ILWACO — On Saturday, June 10, people of all ages came out to paint the town red — and yellow and orange and blue — during the “color run” at Black Lake.

The event, which was sponsored by the nonprofit Wellspring Community Network, drew more than 130 racers, Wellspring Coalition Coordinator Vinessa Karnofski said.

Because Wellspring focuses on programs and issues affecting youth, organizers wanted to make the event accessible to kids and teens, Karnofski said. Local youth participated for free. Proceeds from adult entry fees and donations will benefit “YAK” program, which provides free activities nights for local teens.

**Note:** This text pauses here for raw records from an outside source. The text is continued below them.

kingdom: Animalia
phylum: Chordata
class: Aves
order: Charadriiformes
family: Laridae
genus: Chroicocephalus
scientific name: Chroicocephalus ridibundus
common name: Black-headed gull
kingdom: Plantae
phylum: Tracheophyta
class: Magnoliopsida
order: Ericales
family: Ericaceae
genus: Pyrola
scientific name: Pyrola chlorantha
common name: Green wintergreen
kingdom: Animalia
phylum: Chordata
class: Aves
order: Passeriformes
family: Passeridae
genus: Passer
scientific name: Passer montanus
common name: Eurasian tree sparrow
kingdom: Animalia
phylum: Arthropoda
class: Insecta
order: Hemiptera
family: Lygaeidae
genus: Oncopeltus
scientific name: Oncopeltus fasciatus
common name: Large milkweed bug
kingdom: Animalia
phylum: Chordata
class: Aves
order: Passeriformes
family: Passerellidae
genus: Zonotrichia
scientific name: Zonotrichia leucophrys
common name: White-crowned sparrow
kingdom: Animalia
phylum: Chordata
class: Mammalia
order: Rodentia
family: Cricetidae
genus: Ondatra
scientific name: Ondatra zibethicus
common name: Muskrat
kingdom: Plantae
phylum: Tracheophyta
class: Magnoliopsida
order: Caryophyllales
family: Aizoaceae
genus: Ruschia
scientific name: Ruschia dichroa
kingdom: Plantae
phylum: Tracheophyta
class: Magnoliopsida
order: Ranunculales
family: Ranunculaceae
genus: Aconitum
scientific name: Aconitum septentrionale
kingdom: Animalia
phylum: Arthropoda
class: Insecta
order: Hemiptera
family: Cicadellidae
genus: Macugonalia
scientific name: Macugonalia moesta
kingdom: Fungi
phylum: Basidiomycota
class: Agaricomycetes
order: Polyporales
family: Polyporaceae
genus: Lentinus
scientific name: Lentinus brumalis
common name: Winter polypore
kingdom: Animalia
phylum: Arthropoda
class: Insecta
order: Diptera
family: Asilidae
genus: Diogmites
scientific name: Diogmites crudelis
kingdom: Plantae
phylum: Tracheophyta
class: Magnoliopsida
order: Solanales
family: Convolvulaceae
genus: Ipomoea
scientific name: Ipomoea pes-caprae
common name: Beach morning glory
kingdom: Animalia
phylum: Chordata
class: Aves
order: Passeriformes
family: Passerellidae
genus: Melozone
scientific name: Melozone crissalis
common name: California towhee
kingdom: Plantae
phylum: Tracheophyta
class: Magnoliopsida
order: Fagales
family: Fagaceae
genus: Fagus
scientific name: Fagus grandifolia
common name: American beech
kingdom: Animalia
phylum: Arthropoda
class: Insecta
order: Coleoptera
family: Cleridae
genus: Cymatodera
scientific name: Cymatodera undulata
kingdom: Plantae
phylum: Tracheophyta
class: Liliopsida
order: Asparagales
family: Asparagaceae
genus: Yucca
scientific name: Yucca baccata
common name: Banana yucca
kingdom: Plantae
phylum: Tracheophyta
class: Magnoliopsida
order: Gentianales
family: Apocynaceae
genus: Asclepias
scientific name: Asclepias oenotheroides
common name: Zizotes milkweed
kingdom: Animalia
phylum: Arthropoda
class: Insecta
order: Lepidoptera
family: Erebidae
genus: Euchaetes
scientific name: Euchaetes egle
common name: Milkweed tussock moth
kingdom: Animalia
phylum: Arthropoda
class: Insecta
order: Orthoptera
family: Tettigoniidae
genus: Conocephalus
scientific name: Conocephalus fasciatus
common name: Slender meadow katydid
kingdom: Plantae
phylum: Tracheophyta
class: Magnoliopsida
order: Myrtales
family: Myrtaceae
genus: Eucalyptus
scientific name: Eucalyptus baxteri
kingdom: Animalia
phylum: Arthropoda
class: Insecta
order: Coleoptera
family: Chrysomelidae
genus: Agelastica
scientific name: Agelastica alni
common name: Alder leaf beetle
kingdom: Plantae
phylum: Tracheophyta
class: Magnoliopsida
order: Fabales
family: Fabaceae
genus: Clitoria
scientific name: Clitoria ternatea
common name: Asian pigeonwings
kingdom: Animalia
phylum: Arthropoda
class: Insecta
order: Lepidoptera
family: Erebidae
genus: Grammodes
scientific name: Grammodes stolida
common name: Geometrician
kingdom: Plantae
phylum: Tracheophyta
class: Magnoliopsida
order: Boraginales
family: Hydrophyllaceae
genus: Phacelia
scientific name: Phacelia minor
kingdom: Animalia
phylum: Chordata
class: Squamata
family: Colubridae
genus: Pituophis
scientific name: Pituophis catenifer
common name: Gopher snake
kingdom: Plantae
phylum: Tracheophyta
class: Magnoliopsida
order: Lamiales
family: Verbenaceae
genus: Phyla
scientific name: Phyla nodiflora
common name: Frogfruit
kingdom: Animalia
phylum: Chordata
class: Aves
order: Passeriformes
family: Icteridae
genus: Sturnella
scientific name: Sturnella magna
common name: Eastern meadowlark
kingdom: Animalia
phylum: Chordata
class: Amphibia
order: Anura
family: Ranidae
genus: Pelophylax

The five-kilometer race emphasized fun rather than competition. As runners left the starting line in Black Lake Park, volunteers showered them in clouds of brilliantly dyed cornstarch. Volunteers at “color stations” blasted them with still more of the neon “paint.” Color Run promoters say the color powder is harmless, but many racers still wore sunglasses to protect their eyes and held their breath as they ran through the stations. By the time they reached the finish line, participants were covered from head to toe in color.

“Fun runs” of all kinds are becoming an increasingly popular pastime. Color runs — sometimes called “paint races” — caught on in the U.S. several years ago, as Utah-based Color-Run, LLC and other event producers began promoting the races as positive, family-friendly events. Thousands of paint races now take place around the world each year. Some include special themes, or glow-in-the-dark paint.

Paint races were inspired by Holi, a springtime Hindu festival that originated in India and Nepal. For observant Hindus, Holi starts as a meaningful religious occasion that emphasizes themes of renewal, forgiveness and thankfulness. After more formal ceremonies have taken place, participants take to the streets for a free-for-all color festival, in which no one is safe from being drenched with water guns or water balloons, and showered in a rainbow of colored powders.